> _Raw data_
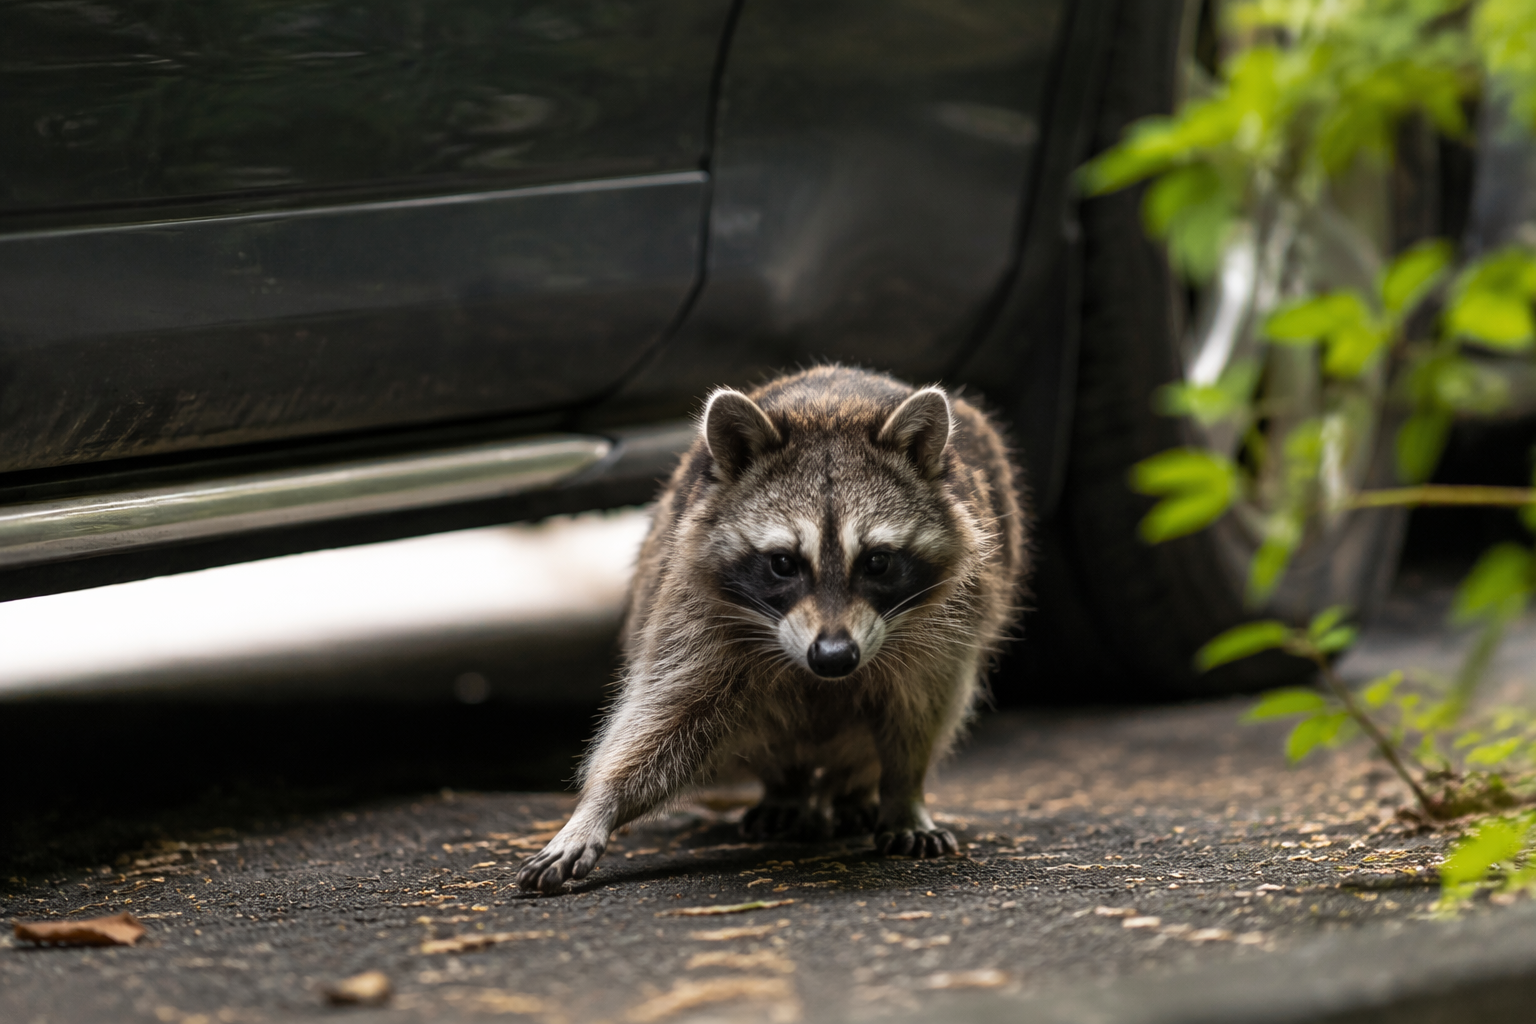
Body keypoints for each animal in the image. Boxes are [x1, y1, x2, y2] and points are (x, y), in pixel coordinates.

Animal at [517, 366, 1027, 893]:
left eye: (877, 562)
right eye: (783, 563)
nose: (834, 656)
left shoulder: (945, 628)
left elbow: (920, 712)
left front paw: (904, 792)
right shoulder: (696, 614)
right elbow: (665, 716)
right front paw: (599, 805)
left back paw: (855, 788)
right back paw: (786, 787)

> _Aim of the exercise_
Look through the entries above for the word "left". Copy every line where it shows up.

> _Reply to the task_
left eye: (877, 562)
left shoulder: (945, 628)
left elbow: (920, 712)
left front paw: (904, 792)
left back paw: (855, 788)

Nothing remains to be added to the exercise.